Content starts

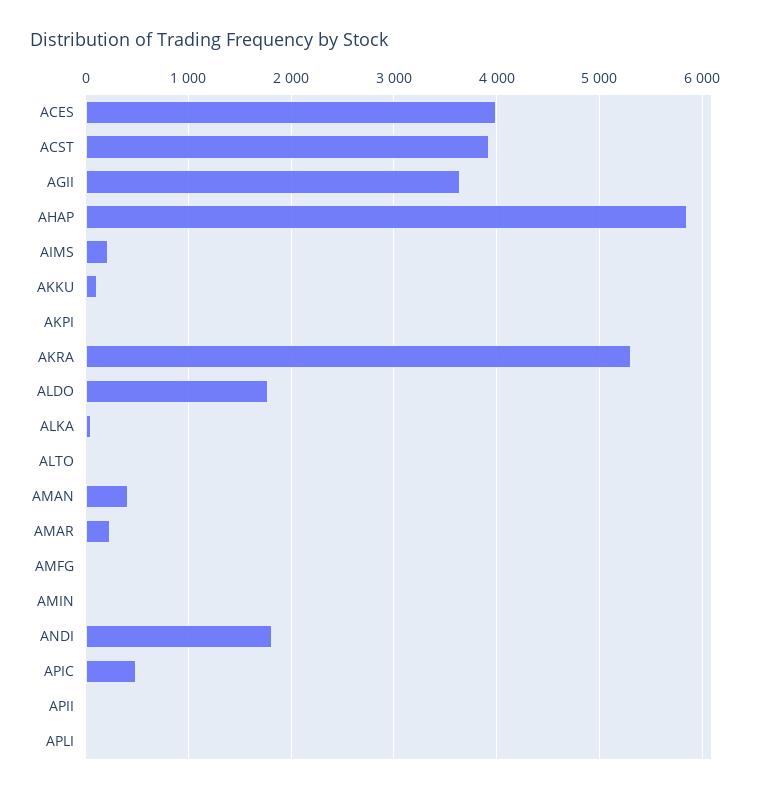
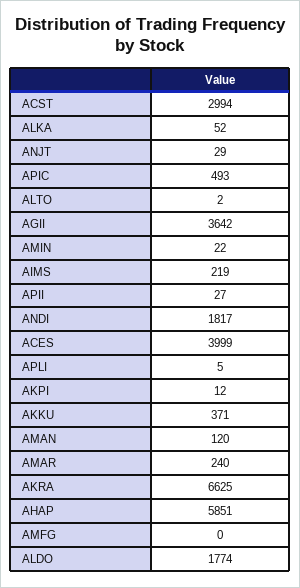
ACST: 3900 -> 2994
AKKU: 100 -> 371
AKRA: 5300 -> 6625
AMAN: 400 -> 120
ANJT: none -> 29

Content ends
Content starts

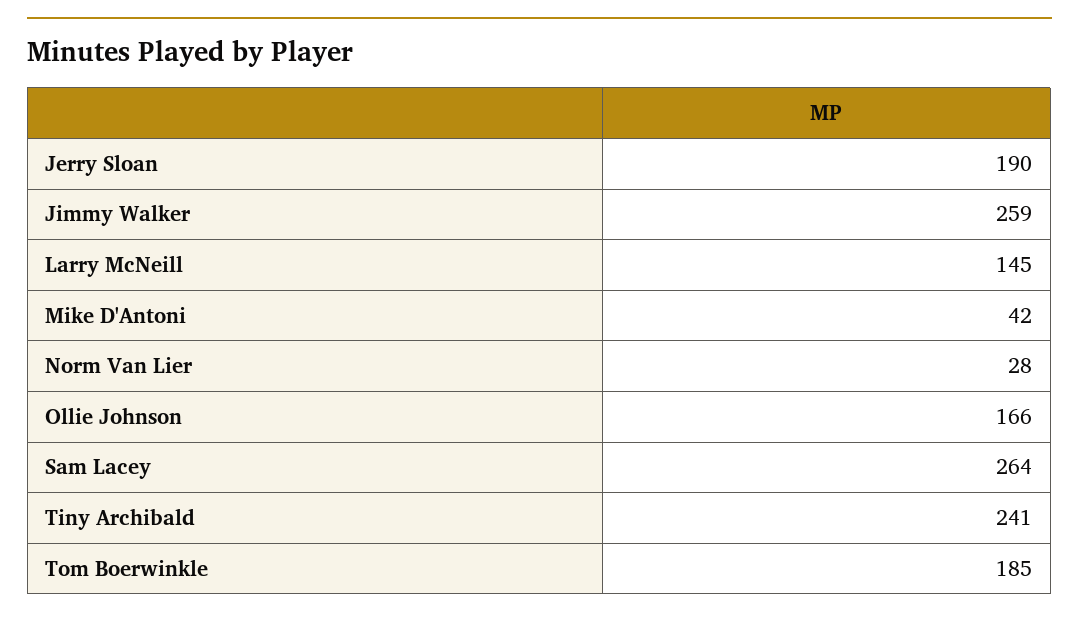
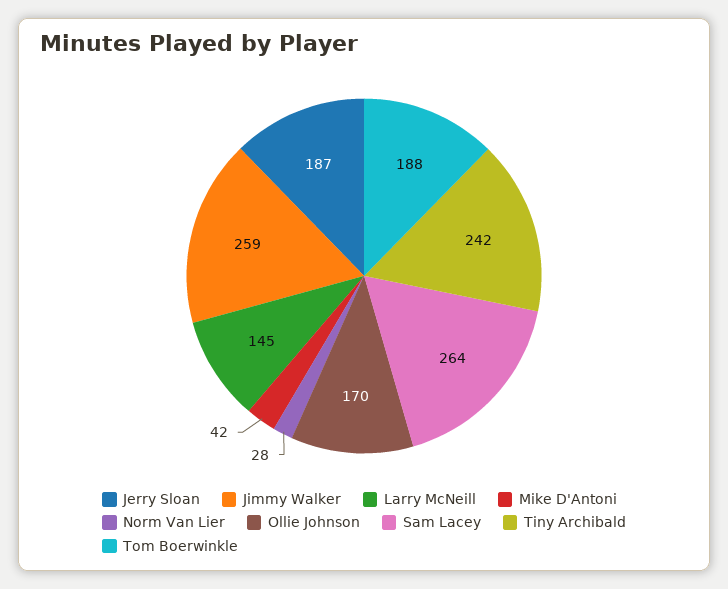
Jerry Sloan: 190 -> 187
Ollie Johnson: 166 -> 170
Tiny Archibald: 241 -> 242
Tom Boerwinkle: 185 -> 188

Content ends

▶ _WHAT THIS TASK INVOLVES_
Reproducing the whole listing above is not the task. Copy exactly only the lines from the one with "ACST: 3900 -> 2994" to the one with "ANJT: none -> 29", both kept.

▶ _ANSWER SPACE_
ACST: 3900 -> 2994
AKKU: 100 -> 371
AKRA: 5300 -> 6625
AMAN: 400 -> 120
ANJT: none -> 29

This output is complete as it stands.